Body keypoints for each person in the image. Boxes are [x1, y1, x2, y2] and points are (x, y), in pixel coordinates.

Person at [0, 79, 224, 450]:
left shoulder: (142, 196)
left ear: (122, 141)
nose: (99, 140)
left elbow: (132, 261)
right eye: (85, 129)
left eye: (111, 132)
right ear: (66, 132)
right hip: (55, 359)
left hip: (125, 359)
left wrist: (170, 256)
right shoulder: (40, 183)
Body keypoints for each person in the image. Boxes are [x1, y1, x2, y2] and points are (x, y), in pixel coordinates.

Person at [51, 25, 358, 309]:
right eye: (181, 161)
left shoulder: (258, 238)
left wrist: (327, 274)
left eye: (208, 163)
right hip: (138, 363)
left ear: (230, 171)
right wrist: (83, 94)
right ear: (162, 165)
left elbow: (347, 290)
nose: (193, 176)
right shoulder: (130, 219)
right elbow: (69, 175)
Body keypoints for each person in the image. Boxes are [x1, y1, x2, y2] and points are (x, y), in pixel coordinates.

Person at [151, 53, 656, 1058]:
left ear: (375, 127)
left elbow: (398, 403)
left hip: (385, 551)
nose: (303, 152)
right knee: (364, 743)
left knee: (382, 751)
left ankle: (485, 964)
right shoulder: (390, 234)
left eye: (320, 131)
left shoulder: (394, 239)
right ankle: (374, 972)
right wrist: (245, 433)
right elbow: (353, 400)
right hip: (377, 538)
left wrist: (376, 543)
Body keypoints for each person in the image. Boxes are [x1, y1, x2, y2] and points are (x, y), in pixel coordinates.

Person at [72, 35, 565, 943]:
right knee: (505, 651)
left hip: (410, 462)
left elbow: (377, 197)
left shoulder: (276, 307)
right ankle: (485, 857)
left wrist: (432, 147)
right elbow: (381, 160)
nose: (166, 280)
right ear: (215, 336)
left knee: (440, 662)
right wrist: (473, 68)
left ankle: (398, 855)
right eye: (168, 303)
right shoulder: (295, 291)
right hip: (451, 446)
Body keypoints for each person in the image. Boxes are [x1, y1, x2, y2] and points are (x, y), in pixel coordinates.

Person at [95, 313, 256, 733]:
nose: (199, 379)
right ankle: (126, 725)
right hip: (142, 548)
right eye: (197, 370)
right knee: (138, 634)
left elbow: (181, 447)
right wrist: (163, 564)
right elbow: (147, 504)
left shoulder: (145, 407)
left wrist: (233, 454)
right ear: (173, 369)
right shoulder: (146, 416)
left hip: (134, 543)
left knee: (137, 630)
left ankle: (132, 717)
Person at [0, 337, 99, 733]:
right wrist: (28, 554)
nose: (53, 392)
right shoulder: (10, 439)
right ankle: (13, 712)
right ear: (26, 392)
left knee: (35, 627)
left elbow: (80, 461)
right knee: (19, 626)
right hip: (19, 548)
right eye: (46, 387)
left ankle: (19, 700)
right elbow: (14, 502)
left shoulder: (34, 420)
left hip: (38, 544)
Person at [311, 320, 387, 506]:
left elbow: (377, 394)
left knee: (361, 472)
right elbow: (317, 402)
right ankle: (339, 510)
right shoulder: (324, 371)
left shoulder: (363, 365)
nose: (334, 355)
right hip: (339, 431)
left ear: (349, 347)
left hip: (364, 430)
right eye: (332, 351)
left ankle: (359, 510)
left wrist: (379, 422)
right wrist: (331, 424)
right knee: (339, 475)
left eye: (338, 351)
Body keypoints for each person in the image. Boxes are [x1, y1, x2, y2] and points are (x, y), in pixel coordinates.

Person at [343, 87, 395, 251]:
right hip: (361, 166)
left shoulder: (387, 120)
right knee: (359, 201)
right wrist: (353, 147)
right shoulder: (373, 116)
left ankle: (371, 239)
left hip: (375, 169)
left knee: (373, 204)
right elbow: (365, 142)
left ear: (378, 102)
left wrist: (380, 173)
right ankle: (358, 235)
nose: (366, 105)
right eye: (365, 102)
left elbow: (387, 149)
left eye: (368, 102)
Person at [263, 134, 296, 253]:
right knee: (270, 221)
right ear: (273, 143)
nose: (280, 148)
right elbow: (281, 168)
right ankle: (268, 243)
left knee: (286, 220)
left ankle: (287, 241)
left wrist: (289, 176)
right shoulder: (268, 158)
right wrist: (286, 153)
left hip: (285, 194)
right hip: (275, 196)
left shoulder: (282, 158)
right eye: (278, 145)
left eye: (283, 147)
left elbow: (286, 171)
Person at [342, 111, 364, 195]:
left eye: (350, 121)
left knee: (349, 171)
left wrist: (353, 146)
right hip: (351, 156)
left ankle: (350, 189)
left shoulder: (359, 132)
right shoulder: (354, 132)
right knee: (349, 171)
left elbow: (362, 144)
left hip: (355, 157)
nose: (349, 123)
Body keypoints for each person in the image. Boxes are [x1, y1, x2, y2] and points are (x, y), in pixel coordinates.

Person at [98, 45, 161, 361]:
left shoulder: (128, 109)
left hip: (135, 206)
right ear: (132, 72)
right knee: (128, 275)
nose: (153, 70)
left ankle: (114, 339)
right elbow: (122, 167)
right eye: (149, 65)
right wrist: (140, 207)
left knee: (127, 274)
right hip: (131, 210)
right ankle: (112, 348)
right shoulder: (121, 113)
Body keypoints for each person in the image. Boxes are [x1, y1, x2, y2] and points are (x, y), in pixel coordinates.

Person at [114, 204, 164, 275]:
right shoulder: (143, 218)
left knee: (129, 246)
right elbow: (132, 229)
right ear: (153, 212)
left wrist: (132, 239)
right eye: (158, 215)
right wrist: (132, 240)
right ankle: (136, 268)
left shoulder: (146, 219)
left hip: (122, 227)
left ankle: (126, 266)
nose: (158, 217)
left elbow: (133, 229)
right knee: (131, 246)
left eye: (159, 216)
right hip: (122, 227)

·····

### [WHAT IS REQUIRED]
Scan the entries above for the word "nose" and collect each line holding it.

### [ANSWER FOR THE TASK]
nose: (99, 140)
nose: (193, 176)
nose: (303, 152)
nose: (166, 280)
nose: (199, 379)
nose: (53, 392)
nose: (334, 355)
nose: (366, 105)
nose: (280, 148)
nose: (349, 123)
nose: (153, 70)
nose: (158, 217)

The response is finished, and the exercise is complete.